Task instructions: Where a line holds the word "netorcai", copy that line from the data below.

Collected data

* * * * * * *

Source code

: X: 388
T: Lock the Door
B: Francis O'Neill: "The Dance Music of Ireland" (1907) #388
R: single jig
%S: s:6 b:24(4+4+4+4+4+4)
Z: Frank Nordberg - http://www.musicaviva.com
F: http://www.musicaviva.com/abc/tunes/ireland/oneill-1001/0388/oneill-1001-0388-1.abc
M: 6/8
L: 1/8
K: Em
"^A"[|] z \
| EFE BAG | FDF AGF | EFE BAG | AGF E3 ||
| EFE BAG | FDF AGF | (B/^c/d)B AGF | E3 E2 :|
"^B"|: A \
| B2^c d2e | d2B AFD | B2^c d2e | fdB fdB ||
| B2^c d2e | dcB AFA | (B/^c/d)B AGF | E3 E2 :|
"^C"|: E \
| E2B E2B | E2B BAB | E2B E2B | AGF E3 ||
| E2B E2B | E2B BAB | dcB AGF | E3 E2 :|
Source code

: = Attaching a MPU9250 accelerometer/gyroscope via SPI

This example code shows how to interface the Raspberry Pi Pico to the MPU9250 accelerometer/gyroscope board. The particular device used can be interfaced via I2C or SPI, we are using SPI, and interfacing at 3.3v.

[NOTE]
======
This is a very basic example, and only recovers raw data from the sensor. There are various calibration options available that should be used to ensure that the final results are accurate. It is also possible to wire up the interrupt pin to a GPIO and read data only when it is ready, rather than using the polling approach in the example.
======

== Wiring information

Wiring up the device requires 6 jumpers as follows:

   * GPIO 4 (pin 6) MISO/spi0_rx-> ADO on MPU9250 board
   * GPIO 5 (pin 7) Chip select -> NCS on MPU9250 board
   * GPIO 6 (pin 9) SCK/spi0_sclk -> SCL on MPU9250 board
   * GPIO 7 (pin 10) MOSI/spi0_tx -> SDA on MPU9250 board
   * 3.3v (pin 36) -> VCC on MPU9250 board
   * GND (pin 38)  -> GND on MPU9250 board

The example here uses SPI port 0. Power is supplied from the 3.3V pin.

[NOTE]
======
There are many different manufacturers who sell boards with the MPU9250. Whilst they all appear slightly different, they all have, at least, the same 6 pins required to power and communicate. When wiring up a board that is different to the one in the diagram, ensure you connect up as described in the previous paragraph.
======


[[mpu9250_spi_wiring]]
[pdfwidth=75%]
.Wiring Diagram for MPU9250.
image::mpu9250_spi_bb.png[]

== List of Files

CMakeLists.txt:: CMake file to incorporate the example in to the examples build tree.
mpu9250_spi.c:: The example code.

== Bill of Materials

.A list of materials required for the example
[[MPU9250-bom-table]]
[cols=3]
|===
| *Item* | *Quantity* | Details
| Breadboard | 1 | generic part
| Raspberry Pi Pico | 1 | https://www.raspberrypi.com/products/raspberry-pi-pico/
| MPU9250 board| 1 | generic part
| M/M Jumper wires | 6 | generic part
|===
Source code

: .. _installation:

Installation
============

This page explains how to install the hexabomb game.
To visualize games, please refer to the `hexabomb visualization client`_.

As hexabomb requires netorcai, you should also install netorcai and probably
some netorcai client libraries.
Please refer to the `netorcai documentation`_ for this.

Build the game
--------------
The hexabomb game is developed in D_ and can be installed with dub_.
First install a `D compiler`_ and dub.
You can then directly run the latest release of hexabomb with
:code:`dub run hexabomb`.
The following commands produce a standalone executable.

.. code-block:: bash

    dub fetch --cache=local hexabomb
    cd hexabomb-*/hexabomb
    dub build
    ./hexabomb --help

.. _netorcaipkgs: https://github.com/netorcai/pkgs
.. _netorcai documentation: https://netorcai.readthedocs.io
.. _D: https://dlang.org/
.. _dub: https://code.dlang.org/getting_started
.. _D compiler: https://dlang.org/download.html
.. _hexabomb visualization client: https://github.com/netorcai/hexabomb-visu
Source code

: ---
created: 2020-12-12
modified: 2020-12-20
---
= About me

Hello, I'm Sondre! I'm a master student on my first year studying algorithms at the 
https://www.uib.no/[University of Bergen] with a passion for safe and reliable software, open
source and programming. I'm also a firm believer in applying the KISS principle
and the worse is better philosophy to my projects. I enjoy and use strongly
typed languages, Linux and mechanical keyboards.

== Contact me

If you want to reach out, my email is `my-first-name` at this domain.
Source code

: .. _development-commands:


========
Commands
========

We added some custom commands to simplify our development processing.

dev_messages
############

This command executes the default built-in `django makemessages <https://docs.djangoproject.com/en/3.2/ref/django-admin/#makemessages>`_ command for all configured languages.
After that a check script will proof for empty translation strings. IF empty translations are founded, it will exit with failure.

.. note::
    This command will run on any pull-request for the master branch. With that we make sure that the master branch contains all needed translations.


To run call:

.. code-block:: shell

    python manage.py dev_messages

* * * * * * *

Task response:
As hexabomb requires netorcai, you should also install netorcai and probably
some netorcai client libraries.
Please refer to the `netorcai documentation`_ for this.
.. _netorcaipkgs: https://github.com/netorcai/pkgs
.. _netorcai documentation: https://netorcai.readthedocs.io
.. _hexabomb visualization client: https://github.com/netorcai/hexabomb-visu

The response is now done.